The agreement — which is said to be the second-biggest real estate transaction ever in China — signals a major deescalation of Wanda’s once mighty ambitions in the theme park sector. Wang, one of China’s most prominent businessmen, announced plans just last year to build at least 20 major location-based tourism projects across the Middle Kingdom. At the time, he also boasted that his “wolf pack” of theme parks would drive the Walt Disney Co.’s “lone tiger” — Shanghai Disneyland — out of the country.
Under the terms of the deal with Sunac, Wanda is selling a 91 percent stake in nearly all of its current and planned tourism projects, including three recently launched theme parks, and 72 of its 102 hotels in China.
The deal is understood to be part of Wanda’s drive to cut its massive debt load and bolster its case with Beijing regulators for an IPO. The conglomerate pulled its core property unit off of the Hong Kong stock exchange last year, with plans to relist in mainland China, where valuations are among the world’s highest.

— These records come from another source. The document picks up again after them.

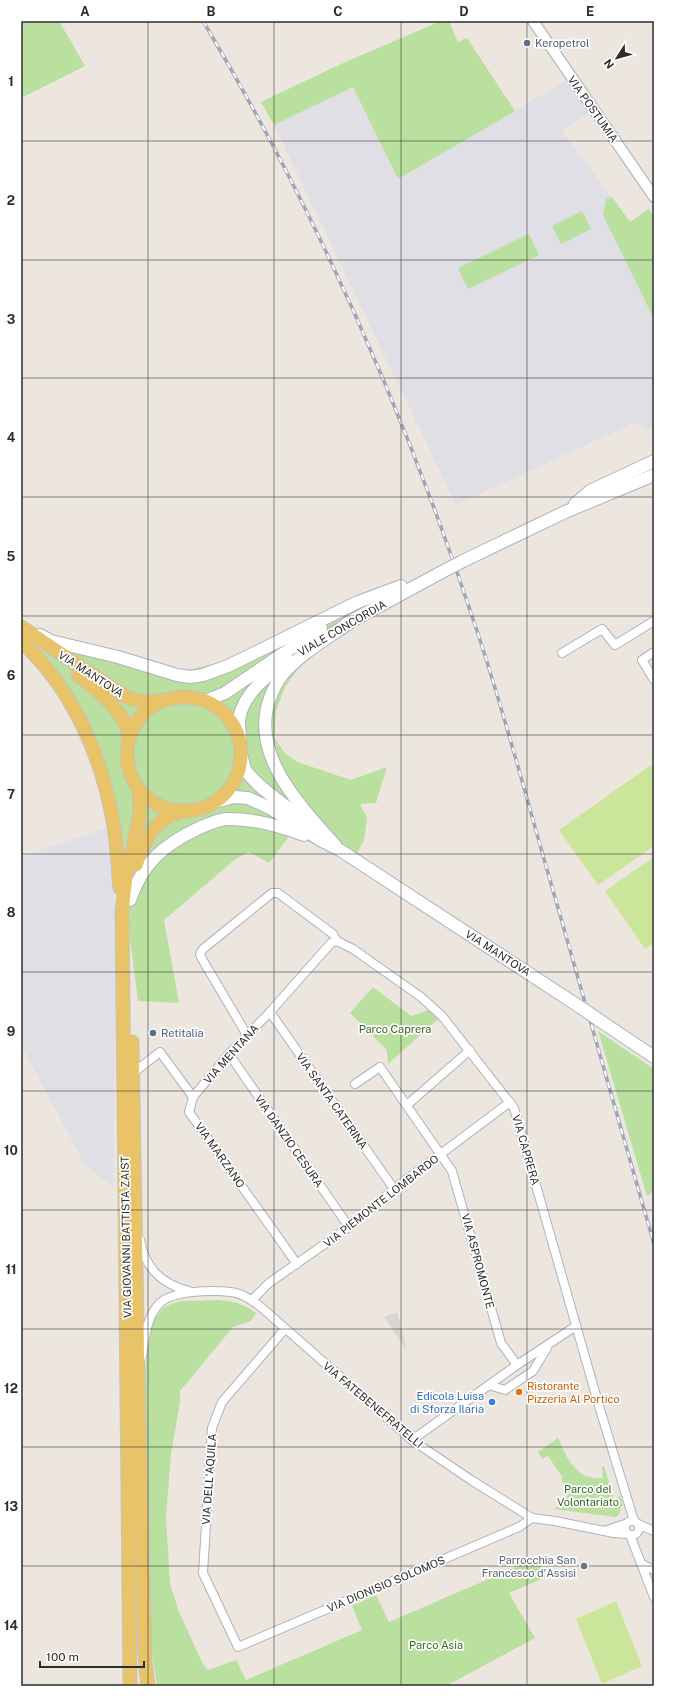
<svg xmlns="http://www.w3.org/2000/svg" width="675" height="1707" viewBox="0 0 675 1707" font-family="'Public Sans',sans-serif">
	<style>
		.industrial { fill: #e0dfe5 }
		.green { fill: #b9e09e }
		.pitch { fill: #cbe69b }
		.plaza { fill: #d9d5d1 }
		.lines { fill: none; stroke-linecap: round; stroke-linejoin: round }
		.minor-casing { stroke: #afb2bb; stroke-width: 10 }
		.tertiary-casing { stroke: #afb2bb; stroke-width: 12 }
		.secondary-casing { stroke: #afb2bb; stroke-width: 14 }
		.primary-casing { stroke: #c4c4c4; stroke-width: 15 }
		.minor { stroke: #fff; stroke-width: 8 }
		.tertiary { stroke: #fff; stroke-width: 10 }
		.secondary { stroke: #fff; stroke-width: 12 }
		.primary { stroke: #e9c367; stroke-width: 13 }
		.rail-casing { stroke: #a2a5b5; stroke-width: 3.5 }
		.rail { stroke: #fff; stroke-width: 2; stroke-dasharray: 6; stroke-linecap: butt }
		.secondary-bridge-casing { stroke: #afb2bb; stroke-width: 14; stroke-linecap: butt }
		.secondary-bridge { stroke: #fff; stroke-width: 12 }
		.grid { fill: none; stroke: #2c2c2c; stroke-width: 1; stroke-opacity: 0.55 }
		.service-dot { fill: #5c6f8a; stroke: #fff; stroke-width: 1.5 }
		.food-dot { fill: #e8710a; stroke: #fff; stroke-width: 1.5 }
		.shop-dot { fill: #3f7fe0; stroke: #fff; stroke-width: 1.5 }
		.worship-dot { fill: #6b7280; stroke: #fff; stroke-width: 1.5 }
		.labels { text-anchor: middle; dominant-baseline: central; stroke-width: 3.5; stroke-linejoin: round; paint-order: stroke }
		.service-label { font-size: 11px; fill: #4e5e75; stroke: #fff; text-anchor: start }
		.street-label { font-size: 11px; fill: #2c2c2c; stroke: #fff }
		.park-label { font-size: 11px; fill: #32661f; stroke: #fff }
		.food-label { font-size: 11px; fill: #c56008; stroke: #fff; text-anchor: start }
		.shop-label { font-size: 11px; fill: #366cbe; stroke: #fff; text-anchor: end }
		.worship-label { font-size: 11px; fill: #5b616d; stroke: #fff; text-anchor: end }
		.neatline { fill: none; stroke: #2c2c2c; stroke-width: 1.5 }
		.grid-label { font-size: 13px; text-anchor: middle; font-weight: bold; fill: #2c2c2c }
	</style>
	<rect width="100%" height="100%" fill="#ece6df"/>
	<g class="industrial">
		<path d="M569,79l23,33 -30,18 68,92 19,-13 5,9v213l-20,-8 -178,82 -182,-380 79,-38 45,92z"/>
		<path d="M106,828l11,99 -4,260 -28,-22 -64,-120v-188z"/>
	</g>
	<g class="green">
		<path d="M21,21h38l26,45 -64,32z"/>
		<path d="M441,21h8l9,21 9,-4 48,73 -117,68 -45,-92 -79,38 -13,-23 80,-38z"/>
		<path d="M612,197l18,25 19,-13 5,9v101l-51,-104 3,-16z"/>
		<path d="M582,211l9,18 -30,15 -9,-18z"/>
		<path d="M529,234l10,21 -71,34 -10,-21z"/>
		<path d="M351,609l3,6 -33,33 -21,18 -15,21 -9,24 -2,26 10,15 13,10 54,18 36,-13 -11,36 -16,1 7,14 -3,22 -12,23 -32,-17 -30,-11 -21,28 -20,-11 -12,6 -73,62 15,83 -41,-2 -25,-197 -46,-112 -46,-44v-30l16,11 19,8 129,34 46,-12z"/>
		<path d="M373,987l38,29 18,-6 10,8 -51,46 -1,-14 -37,-37z"/>
		<path d="M598,1031l56,38v122l-7,5z"/>
		<path d="M219,1300c15,1 25,4 37,13l-5,8 -18,6 -53,64v11l-9,52 -5,62 4,68 9,28 24,52 5,6 28,-10 10,20 116,-50 -10,-24 24,-11 13,27 148,-64 9,19 -37,16 26,45 -89,48h-289l-8,-56 -6,-242 7,-58 4,-10 9,-12 8,-4 10,-3z"/>
		<path d="M558,1438c9,21 19,43 45,40l-1,-11 2,-1 11,37 5,-8 3,11h-2l-1,7 -4,4 -63,-8 11,-5 -2,-4 8,-6 -9,-14 2,-2 -15,-22 -6,3 -4,-7z"/>
	</g>
	<g class="pitch">
		<path d="M651,765l3,5v76l-56,39 -39,-55z"/>
		<path d="M654,857v86l-9,6 -40,-58z"/>
		<path d="M616,1601l26,65 -40,18 -26,-65z"/>
	</g>
	<path class="plaza" d="M397,1312l10,39 -23,-34z"/>
	<g class="lines">
		<defs>
			<g id="minor">
				<path d="M654,652l-12,8 12,20"/>
				<path d="M562,653l40,-24 13,16 39,-24"/>
				<path d="M270,1012l124,177"/>
				<path d="M247,1035l-45,-76 -2,-5 3,-5 69,-56h6l55,41 4,7"/>
				<path d="M229,1054l120,173"/>
				<path d="M133,1073l27,-21 33,45 -4,15 108,152"/>
				<path d="M355,1084l25,-17 72,104 49,172 16,22"/>
				<path d="M193,1097l36,-43 41,-42 61,-69 6,-2 16,8 68,48 21,19 72,92 85,298 35,115"/>
				<path d="M407,1105l63,-55"/>
				<path d="M140,1240c5,29 22,44 49,51"/>
				<path d="M252,1300l17,-17 80,-56 45,-38 116,-87"/>
				<path d="M285,1329l-63,73 -10,26 -9,145 35,74 281,-120 13,-9"/>
				<path d="M142,1356c3,-17 4,-37 16,-51 12,-15 55,-15 73,-13 11,1 21,8 30,15l151,133 59,40 61,38 23,3 59,12 13,1"/>
				<path d="M489,1385l16,5 28,-19 14,-23"/>
				<path d="M412,1440l105,-75 59,-39"/>
				<circle cx="632" cy="1528" r="7"/>
				<path d="M638,1524l16,7"/>
				<path d="M604,1531l21,-7"/>
				<path d="M630,1535l24,62"/>
				<path d="M642,1564l12,6"/>
			</g>
			<path id="tertiary" d="M533,21l121,176"/>
			<g id="secondary">
				<path d="M575,504l15,-13 64,-30"/>
				<path d="M463,561l102,-49 89,-37"/>
				<path d="M346,624l94,-51"/>
				<path d="M40,635l11,6 67,16 59,18 13,2 13,-2 25,-9 130,-64 43,-16"/>
				<path d="M205,701l20,-8 96,-65"/>
				<path d="M240,740c0,-7 -1,-13 -1,-19 2,-26 30,-47 49,-61"/>
				<path d="M242,758c1,3 2,8 3,11 9,17 53,46 69,58"/>
				<path d="M215,802l19,-5 14,1 22,10 52,33 18,9 237,155"/>
				<path d="M335,845c-35,-39 -86,-91 -65,-147 3,-8 8,-18 13,-24 19,-22 47,-37 70,-54"/>
				<path d="M130,900c12,-36 33,-55 67,-71 9,-4 19,-9 29,-10 26,-1 54,7 78,16"/>
				<path d="M602,1022l52,35"/>
			</g>
			<g id="primary">
				<path d="M21,627l105,70c12,4 22,6 35,3"/>
				<path d="M21,641c52,48 82,117 93,186 3,20 4,40 6,61"/>
				<path d="M78,675c16,12 42,33 49,53 1,3 1,8 2,12"/>
				<circle cx="184" cy="754" r="57"/>
				<path d="M136,865c9,-25 17,-46 45,-53"/>
				<path d="M132,1042l6,339 7,278 3,27"/>
				<path d="M130,1686l-8,-775 4,-35 14,-60 -1,-27"/>
			</g>
		</defs>
		<use href="#minor" class="minor-casing"/>
		<use href="#tertiary" class="tertiary-casing"/>
		<use href="#secondary" class="secondary-casing"/>
		<use href="#primary" class="primary-casing"/>
		<use href="#minor" class="minor"/>
		<use href="#tertiary" class="tertiary"/>
		<use href="#secondary" class="secondary"/>
		<use href="#primary" class="primary"/>
		<defs>
			<path id="rail" d="M203,21c112,188 201,390 270,598 26,76 47,155 69,233 38,130 74,261 112,392"/>
		</defs>
		<use href="#rail" class="rail-casing"/>
		<use href="#rail" class="rail"/>
		<defs>
			<g id="secondary-bridge">
				<path d="M440,573l23,-12"/>
				<path d="M577,1005l25,17"/>
			</g>
		</defs>
		<use href="#secondary-bridge" class="secondary-bridge-casing"/>
		<use href="#secondary-bridge" class="secondary-bridge"/>
	</g>
	<path class="grid" d="M148,21v1665M274,21v1665M401,21v1665M527,21v1665M21,141h633M21,260h633M21,378h633M21,497h633M21,616h633M21,735h633M21,854h633M21,972h633M21,1091h633M21,1210h633M21,1329h633M21,1447h633M21,1566h633"/>
	<g class="service-dot">
		<circle cx="527" cy="43" r="4"/>
		<circle cx="153" cy="1033" r="4"/>
	</g>
	<circle class="food-dot" cx="519" cy="1392" r="4"/>
	<circle class="shop-dot" cx="492" cy="1402" r="4"/>
	<circle class="worship-dot" cx="584" cy="1566" r="4"/>
	<g class="labels">
		<g class="service-label">
			<text x="535" y="43">Keropetrol</text>
			<text x="161" y="1033">Retitalia</text>
		</g>
		<g class="street-label">
			<text transform="translate(593 109) rotate(55)">VIA POSTUMIA</text>
			<text transform="translate(342 628) rotate(-30)">VIALE CONCORDIA</text>
			<text transform="translate(91 674) rotate(33)">VIA MANTOVA</text>
			<text transform="translate(498 953) rotate(33)">VIA MANTOVA</text>
			<text transform="translate(231 1054) rotate(-48)">VIA MENTANA</text>
			<text transform="translate(332 1101) rotate(55)">VIA SANTA CATERINA</text>
			<text transform="translate(289 1141) rotate(55)">VIA DANZIO CESURA</text>
			<text transform="translate(526 1150) rotate(74)">VIA CAPRERA</text>
			<text transform="translate(220 1155) rotate(55)">VIA MARZANO</text>
			<text transform="translate(381 1201) rotate(-38)">VIA PIEMONTE LOMBARDO</text>
			<text transform="translate(126 1237) rotate(-91)">VIA GIOVANNI BATTISTA ZAIST</text>
			<text transform="translate(478 1261) rotate(75)">VIA ASPROMONTE</text>
			<text transform="translate(373 1405) rotate(40)">VIA FATEBENEFRATELLI</text>
			<text transform="translate(209 1479) rotate(-86)">VIA DELL'AQUILA</text>
			<text transform="translate(386 1584) rotate(-23)">VIA DIONISIO SOLOMOS</text>
		</g>
		<g class="park-label">
			<text x="395" y="1029">Parco Caprera</text>
			<text x="588" y="1489">Parco del<tspan x="588" dy="13">Volontariato</tspan></text>
			<text x="436" y="1645">Parco Asia</text>
		</g>
		<g class="food-label">
			<text x="527" y="1386">Ristorante<tspan x="527" dy="13">Pizzeria Al Portico</tspan></text>
		</g>
		<g class="shop-label">
			<text x="484" y="1396">Edicola Luisa<tspan x="484" dy="13">di Sforza Ilaria</tspan></text>
		</g>
		<g class="worship-label">
			<text x="576" y="1560">Parrocchia San<tspan x="576" dy="13">Francesco d'Assisi</tspan></text>
		</g>
	</g>
	<rect width="675" height="1707" fill="none" stroke="#ffffff" stroke-width="44"/>
	<g transform="translate(617 58) rotate(233)" stroke="#ffffff" stroke-width="3" paint-order="stroke">
	<path d="M0-3L7 15L0 10L-7 15Z" fill="#2c2c2c"/>
	<text y="-6" font-size="11" font-weight="bold" text-anchor="middle" fill="#2c2c2c">N</text>
	</g>
	<path d="M40 1661v6h104v-6" fill="none" stroke="#2c2c2c" stroke-width="2"/>
	<text x="46" y="1661" font-size="12" fill="#2c2c2c" stroke="#ffffff" stroke-width="3" paint-order="stroke">100 m</text>
	<rect x="22" y="22" width="631" height="1663" class="neatline"/>
	<g class="grid-label">
		<text x="85" y="16">A</text>
		<text x="211" y="16">B</text>
		<text x="338" y="16">C</text>
		<text x="464" y="16">D</text>
		<text x="590" y="16">E</text>
		<text x="11" y="86">1</text>
		<text x="11" y="205">2</text>
		<text x="11" y="324">3</text>
		<text x="11" y="442">4</text>
		<text x="11" y="561">5</text>
		<text x="11" y="680">6</text>
		<text x="11" y="799">7</text>
		<text x="11" y="917">8</text>
		<text x="11" y="1036">9</text>
		<text x="11" y="1155">10</text>
		<text x="11" y="1274">11</text>
		<text x="11" y="1393">12</text>
		<text x="11" y="1511">13</text>
		<text x="11" y="1630">14</text>
	</g>
</svg>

Wanda said Sunac will take over responsibility for the tourism projects’ loans and financing, while Wanda will continue to design, build and manage the resorts under its own brand name.
Wanda did not officially state a reason for the sale, but in an interview with Chinese business outlet Caixin, Wang said the deal would substantially reduce Wanda’s debt and move the company closer to the “asset-light” model he has been publicly espousing for some time.
“Through this asset transfer, Wanda Commercial’s debt ratio will be greatly reduced, all the proceeds will be used to repay loans. Wanda Commercial plans to repay most of the bank loans this year,” Wang told Caixin.
Best known in China as a real estate developer, Wanda began building theme parks a few years ago as part of an aggressive diversification into what China calls the “culture industry,” comprising the entertainment, sports and tourism sectors. Believing the high-growth era for the country’s real estate industry to be in its twilight, Wang has tried to pivot his conglomerate to capitalize on the Chinese government’s efforts to transition the country towards a consumer-led economy. Wang also sought to establish his conglomerate as one of the leading flag-bearers for China Inc. overseas.
The twin endeavors have entailed acquiring domestic and international cinema chains — such as North America’s largest, AMC Entertainment — and an array of overseas sports and leisure assets, such as British yacht-maker Sunseeker, the company behind the Iron Man triathlon races, and U.S. movie studio Legendary Entertainment.
The theme park sell-off could be viewed as Wanda’s response to the Chinese government’s mounting concerns over the level of red ink coursing through the national economy — particularly the systemic threats posed by the recent, debt-fueled buying sprees of China’s large conglomerates. Last month, the China Central Banking Commission instructed state banks to assess their exposure to the debt raised by several local giants, including Wanda, to finance overseas acquisitions.
The deal with Sunac also may be a tacit admission of just how much Wanda has struggled to devise a winning formula in the complex theme parks business. The company’s first major attraction, Wanda Movie Park Wuhan, opened in central China in late 2014 and closed within months after early admission numbers plummeted. Wanda said the park was shutting down temporarily for upgrades, but it has yet to reopen. The company’s major theme park development in Nanchang — which Wang talked up on state television last year while publicly dismissing Disney’s Chinese theme park ambitions — reported attendance of approximately 1.3 million in its first seven months. Shanghai Disneyland, meanwhile, hit 11 million visitors in its first full year.
Sunac is one of China’s largest real estate developers, based in the Eastern Chinese city of Tianjin. The company is led by Sun Hongbin, whose net worth Forbes estimates to be $2 billion. Sunac has become an increasingly visible dealmaker. Earlier this year, it threw a lifeline to Beijing-based LeEco Holdings, investing $2.2 billion in the troubled tech and entertainment company.
Wanda says the $9.3 billion deal with Sunac will be finalized in a detailed agreement later this month.